Middle-income homeowners across the country built a median amount of $122,070 in wealth from home appreciation over the past decade, according to new data from the National Association of Realtors (NAR).
Per the trade organization’s new “Wealth Gains by Income and Racial/Ethnic Group” report, property values for middle-income homeowners (those who earn between 80% and 200% of their area’s median income) grew by 68% from 2012 to 2022. Homeowners from every income bracket were able to reap the benefits of owning homes over the past decade, as low-income households accumulated a median amount of $98,910 and upper-income households gained $150,810.
“This analysis shows how homeownership is a catalyst for building wealth for people from all walks of life,” said Lawrence Yun, NAR’s chief economist. “A monthly mortgage payment is often considered a forced savings account that helps homeowners build a net worth about 40 times higher than that of a renter.”

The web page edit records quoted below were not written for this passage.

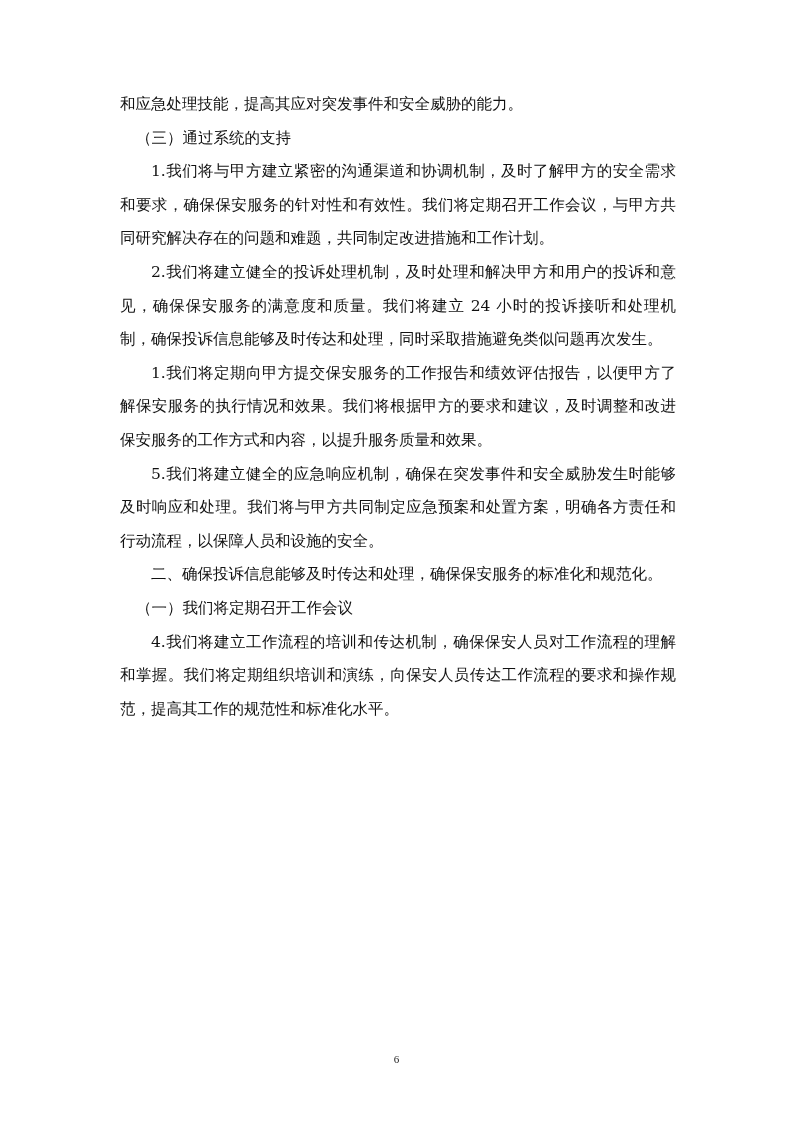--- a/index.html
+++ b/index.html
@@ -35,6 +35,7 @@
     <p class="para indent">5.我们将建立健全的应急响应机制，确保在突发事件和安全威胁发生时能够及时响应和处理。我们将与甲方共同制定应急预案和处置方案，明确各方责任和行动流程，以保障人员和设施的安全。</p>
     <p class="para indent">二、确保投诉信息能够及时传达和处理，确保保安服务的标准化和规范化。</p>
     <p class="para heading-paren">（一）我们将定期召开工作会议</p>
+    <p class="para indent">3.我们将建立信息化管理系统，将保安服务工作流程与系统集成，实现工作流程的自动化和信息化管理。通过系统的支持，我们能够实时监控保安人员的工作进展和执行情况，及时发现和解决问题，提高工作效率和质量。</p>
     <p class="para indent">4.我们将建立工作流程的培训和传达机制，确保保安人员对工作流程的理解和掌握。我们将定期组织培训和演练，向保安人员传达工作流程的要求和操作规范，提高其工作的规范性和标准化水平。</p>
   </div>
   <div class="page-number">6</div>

In the top 10 areas with the highest homeownership rates for middle-income households, owners gained $110,000 on average in the last decade. But that figure is subject to significant geographic variation. Consider, for example, that in Ogden, Utah, where 85% of middle-income households own homes, homeowners gained nearly $220,000 in that time frame.
Among the metro areas with the highest homeownership rates for low-income households, homeowners gained $140,000 on average over the 10-year period. Again, that number is subject to substantial swings based on geography. In Prescott, Arizona, for example, where 68% of low-income households own homes, owners reaped about $200,000 in wealth from home value growth during the decade.
Of all racial demographics represented in NAR’s report, Black homeowners saw the smallest wealth gains over this time frame, building about $115,000 in wealth from home value growth. The NAR also identified the metro areas that saw the largest growth in wealth for Black homeowners. These include Bremerton, Washington; Santa Maria, California; Lake Havasu City, Arizona; and Provo, Utah, where this cohort built a median of more than $500,000 in wealth since 2012.
To go along with these wealth gains, homeowners also saw a noteworthy decrease in debt over the past decade. Homeowners saw their debt drop by 21%, with Yun noting that many who refinanced to a rate below 4% since the COVID-19 pandemic may have paid off an even larger amount of their mortgage.